In connection with his excessive force claim, Thomas argues that the district court erred in denying his motion to amend his complaint to add Porter as a defendant. Although the district court abused its discretion by denying the motion to amend without providing any reason; see Lowrey v. Texas A & M University System, 117 F.3d 242, 245 (5th Cir.1997) (citation omitted); Thomas can show no prejudice from the error, as the district court specifically analyzed and rejected the claims against Porter. See id. at 246.

Thomas argues that he was denied five consecutive hot meals, an adequate mattress for several days and any mattress for three days, toilet paper for two days, “level-3 property,” a toothbrush, clothes, sheets, and eating utensils for days as well. To the extent Thomas now asserts that his claims regarding seized property were are Fourth Amendment claims, they are raised for the first time on appeal and are not briefed. Therefore, we do not address them. See Burch v. Coca-Cola, 119 F.3d 305, 319 (5th Cir.1997); Yohey v. Collins, 985 F.2d 222, 224-25 (5th Cir.1993); see also Fed. R.App. P. 28(a)(9)(A).

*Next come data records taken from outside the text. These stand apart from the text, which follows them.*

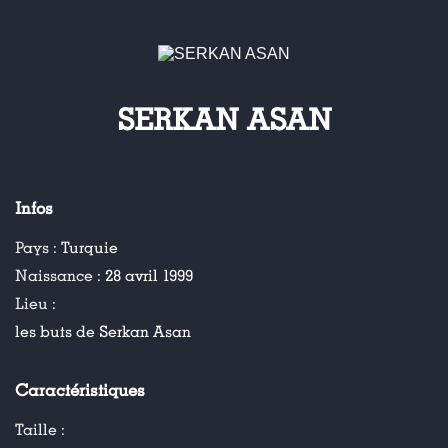
SERKAN ASAN
Infos
Pays :
Turquie
Naissance :
28 avril 1999
Lieu :
les buts de Serkan Asan
Caractéristiques
Taille :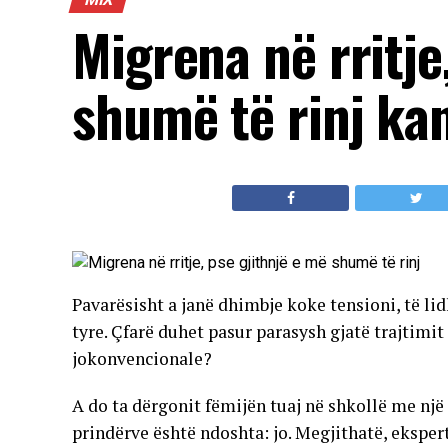
Migrena në rritje
shumë të rinj ka
Pavarësisht a janë dhimbje koke tensioni, të li
tyre. Çfarë duhet pasur parasysh gjatë trajtim
jokonvencionale?
A do ta dërgonit fëmijën tuaj në shkollë me nj
prindërve është ndoshta: jo. Megjithatë, ekspertë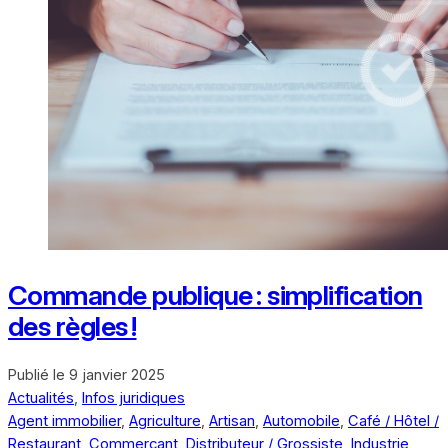
Commande publique : simplification
des règles !
Publié le
9 janvier 2025
Actualités
,
Infos juridiques
Agent immobilier
,
Agriculture
,
Artisan
,
Automobile
,
Café / Hôtel /
Restaurant
,
Commerçant
,
Distributeur / Grossiste
,
Industrie
,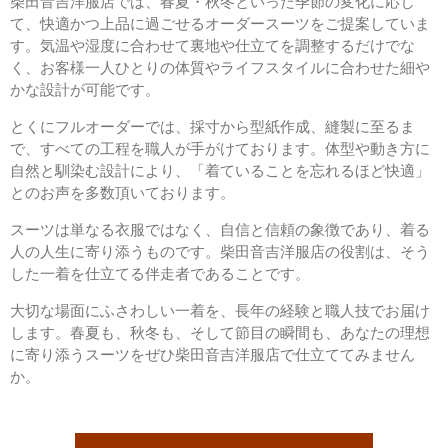
柴田音吉洋服店では、春夏・秋冬といった季節の変化に応じ
て、快適かつ上品に過ごせるオーダースーツをご提案していま
す。気温や湿度に合わせて裏地や仕立てを調整するだけでな
く、お客様一人ひとりの体質やライフスタイルに合わせた細や
かな設計が可能です。
とくにフルオーダーでは、採寸から型紙作成、縫製に至るま
で、すべての工程を職人が手がけております。体型や動き方に
自然と馴染む設計により、「着ていることを忘れるほど快適」
とのお声を多数頂いております。
スーツは単なる衣服ではなく、自信と信頼の象徴であり、着る
人の人生に寄り添うものです。柴田音吉洋服店の役割は、そう
した一着を仕立てる伴走者であることです。
大切な場面にふさわしい一着を、長年の経験と職人技でお届け
します。春夏も、秋冬も、そして節目の瞬間も、あなたの理想
に寄り添うスーツをぜひ柴田音吉洋服店で仕立ててみません
か。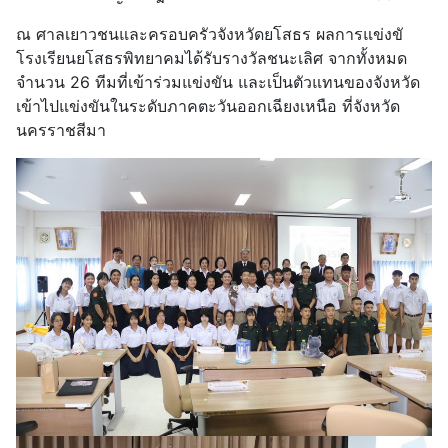
ณ ศาลเยาวชนและครอบครัวจังหวัดยโสธร ผลการแข่งขั
โรงเรียนยโสธรพิทยาคมได้รับรางวัลชนะเลิศ จากทั้งหมด
จำนวน 26 ทีมที่เข้าร่วมแข่งขัน และเป็นตัวแทนของจังหวัด
เข้าไปแข่งขันในระดับภาคตะวันออกเฉียงเหนือ ที่จังหวัด
นครราชสีมา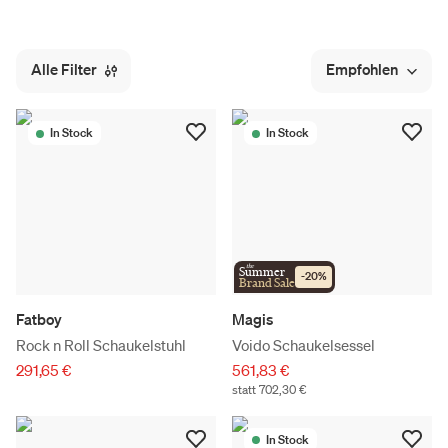
Alle Filter
Empfohlen
In Stock
In Stock
the
Summer
-
20
%
Brand Sale
Fatboy
Magis
Rock n Roll Schaukelstuhl
Voido Schaukelsessel
291,65 €
561,83 €
statt 702,30 €
In Stock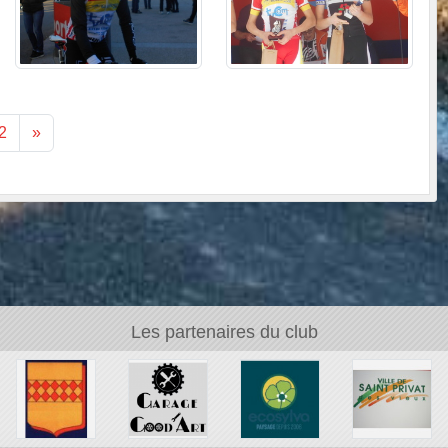
2
»
Les partenaires du club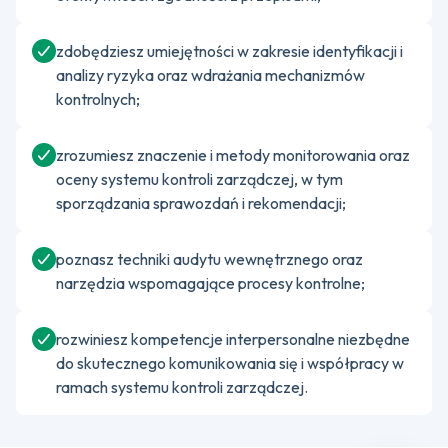
zdobędziesz umiejętności w zakresie identyfikacji i
analizy ryzyka oraz wdrażania mechanizmów
kontrolnych;
zrozumiesz znaczenie i metody monitorowania oraz
oceny systemu kontroli zarządczej, w tym
sporządzania sprawozdań i rekomendacji;
poznasz techniki audytu wewnętrznego oraz
narzędzia wspomagające procesy kontrolne;
rozwiniesz kompetencje interpersonalne niezbędne
do skutecznego komunikowania się i współpracy w
ramach systemu kontroli zarządczej.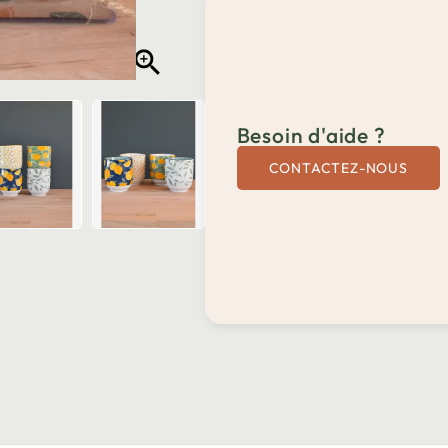

Besoin d'aide ?
CONTACTEZ-NOUS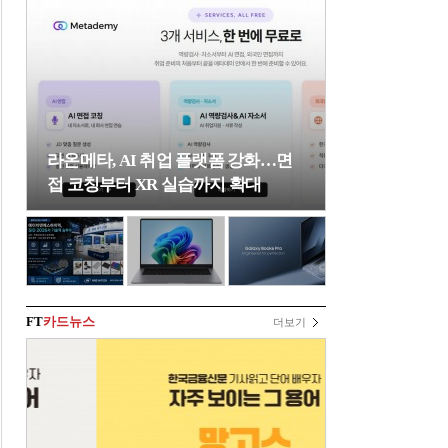
라온메타, AI 취업 플랫폼 강화…면
접 코칭부터 XR 실습까지 확대
FT
카드뉴스
더보기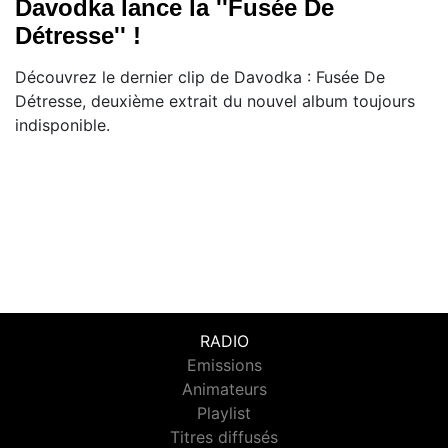
Davodka lance la ''Fusée De
Détresse'' !
Découvrez le dernier clip de Davodka : Fusée De
Détresse, deuxième extrait du nouvel album toujours
indisponible.
RADIO
Emissions
Animateurs
Playlist
Titres diffusés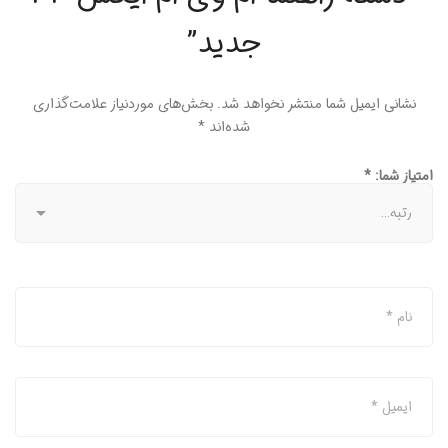
جدید”
نشانی ایمیل شما منتشر نخواهد شد.
بخش‌های موردنیاز علامت‌گذاری
شده‌اند
*
امتیاز شما:
*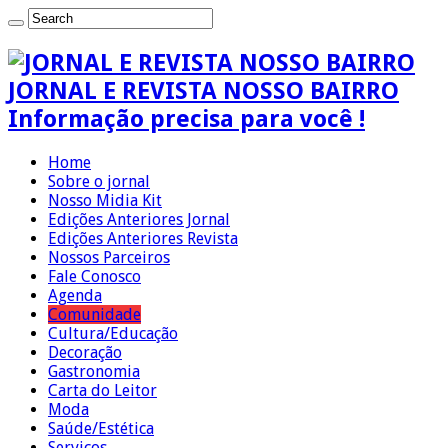
JORNAL E REVISTA NOSSO BAIRRO
Informação precisa para você !
Home
Sobre o jornal
Nosso Midia Kit
Edições Anteriores Jornal
Edições Anteriores Revista
Nossos Parceiros
Fale Conosco
Agenda
Comunidade
Cultura/Educação
Decoração
Gastronomia
Carta do Leitor
Moda
Saúde/Estética
Serviços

The Eighth Amendment claims are without merit. The Eighth Amendment does not mandate comfortable prisons. See Rhodes v. Chapman, 452 U.S. 337, 347, 101 S.Ct. 2392, 69 L.Ed.2d 59 (1981). Rather, it protects prisoners against the wanton and unnecessary infliction of pain and exposure to egregious physical conditions that deprive them of basic human needs. Id. Thomas has not alleged deprivations leading to such egregious conditions in the temporary denial of certain personal property and hygiene items. See Hernandez v. Velasquez, 522 F.3d 556, 560 (5th Cir.2008). Moreover, although prisoners have a constitutionally protected right of access to the courts; Bounds v. Smith, 430 U.S. *896 817, 821, 97 S.Ct.